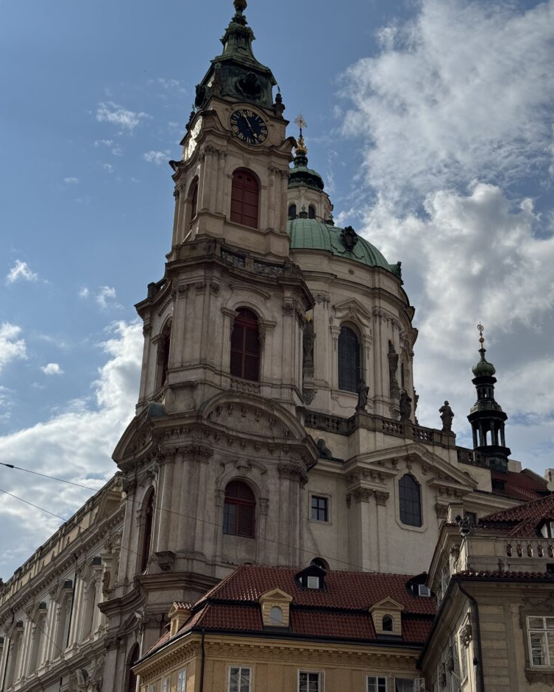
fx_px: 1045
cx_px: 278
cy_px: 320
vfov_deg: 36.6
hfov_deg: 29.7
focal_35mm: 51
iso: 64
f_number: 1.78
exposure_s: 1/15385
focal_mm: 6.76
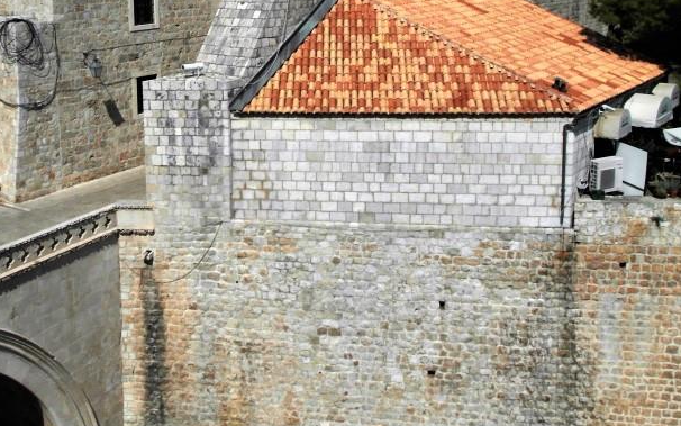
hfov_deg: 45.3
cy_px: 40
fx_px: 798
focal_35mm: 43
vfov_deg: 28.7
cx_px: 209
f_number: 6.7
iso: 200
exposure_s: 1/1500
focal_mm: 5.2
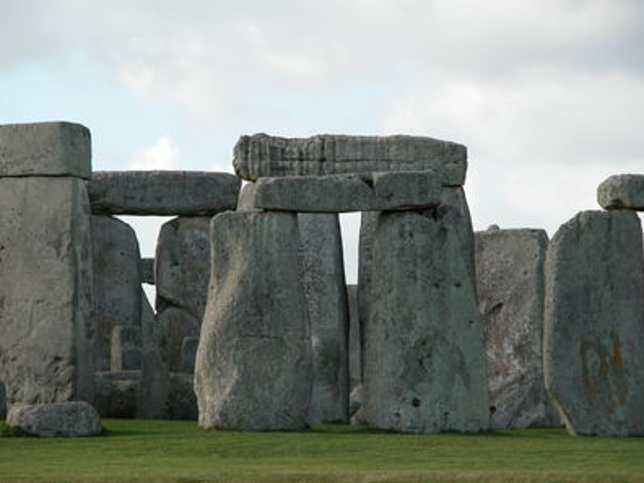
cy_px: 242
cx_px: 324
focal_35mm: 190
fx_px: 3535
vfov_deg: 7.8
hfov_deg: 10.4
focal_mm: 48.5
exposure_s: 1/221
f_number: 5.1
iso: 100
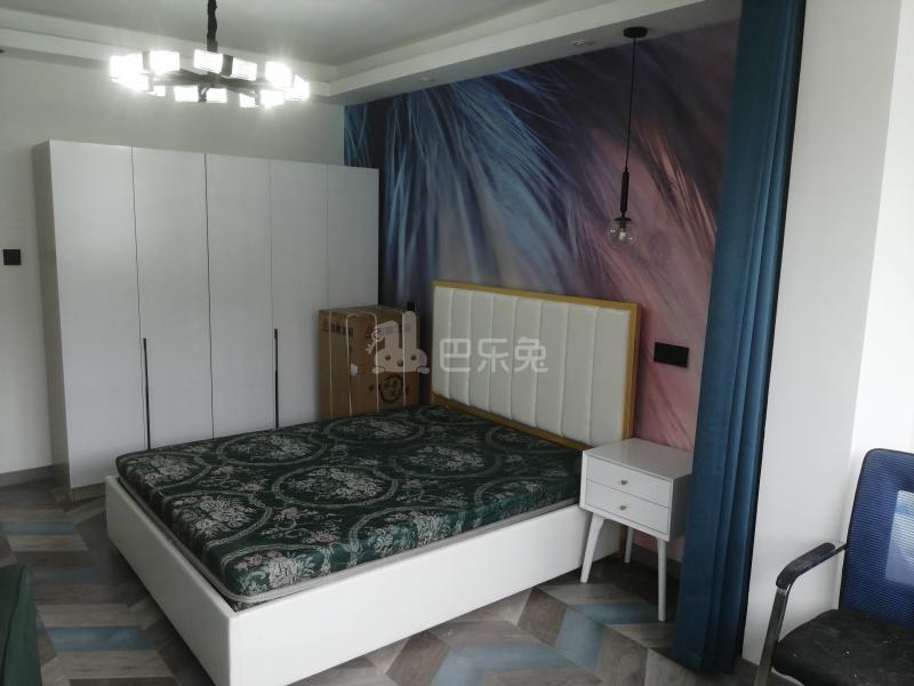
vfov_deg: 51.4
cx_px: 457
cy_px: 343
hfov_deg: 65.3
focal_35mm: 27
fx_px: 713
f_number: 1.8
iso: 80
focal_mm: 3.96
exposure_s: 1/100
• • • •
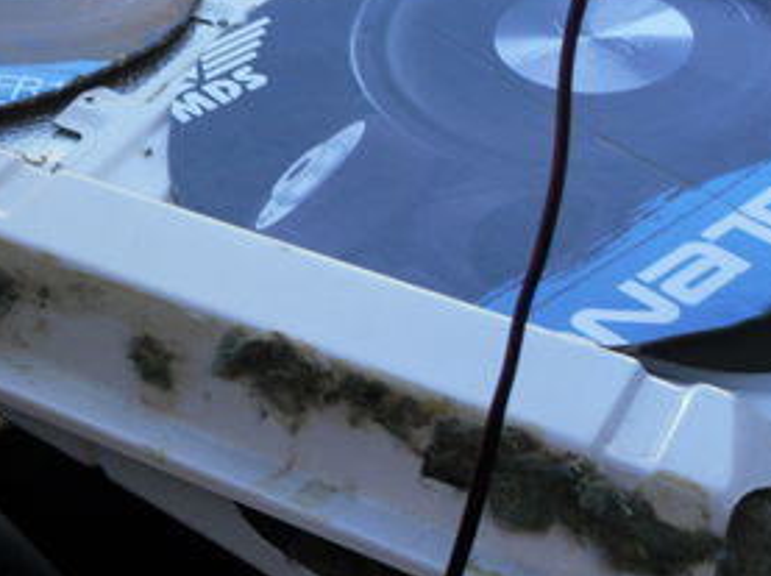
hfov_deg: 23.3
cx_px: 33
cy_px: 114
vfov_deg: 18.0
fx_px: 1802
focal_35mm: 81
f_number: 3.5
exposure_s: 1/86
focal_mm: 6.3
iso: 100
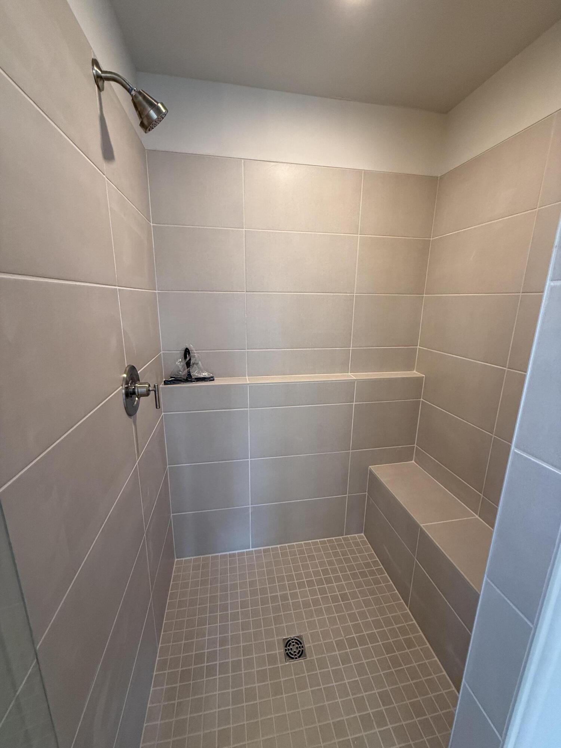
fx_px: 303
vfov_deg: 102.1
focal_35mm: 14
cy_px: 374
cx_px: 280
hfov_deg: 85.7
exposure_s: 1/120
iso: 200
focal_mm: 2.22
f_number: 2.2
• • • •
In the listing above, find the line with "fx_px: 1045" and the line with "exposure_s: 1/100". Transcribe those two and everything between, exactly, leaving out pictures.

fx_px: 1045
cx_px: 278
cy_px: 320
vfov_deg: 36.6
hfov_deg: 29.7
focal_35mm: 51
iso: 64
f_number: 1.78
exposure_s: 1/15385
focal_mm: 6.76
hfov_deg: 45.3
cy_px: 40
fx_px: 798
focal_35mm: 43
vfov_deg: 28.7
cx_px: 209
f_number: 6.7
iso: 200
exposure_s: 1/1500
focal_mm: 5.2
cy_px: 242
cx_px: 324
focal_35mm: 190
fx_px: 3535
vfov_deg: 7.8
hfov_deg: 10.4
focal_mm: 48.5
exposure_s: 1/221
f_number: 5.1
iso: 100
vfov_deg: 51.4
cx_px: 457
cy_px: 343
hfov_deg: 65.3
focal_35mm: 27
fx_px: 713
f_number: 1.8
iso: 80
focal_mm: 3.96
exposure_s: 1/100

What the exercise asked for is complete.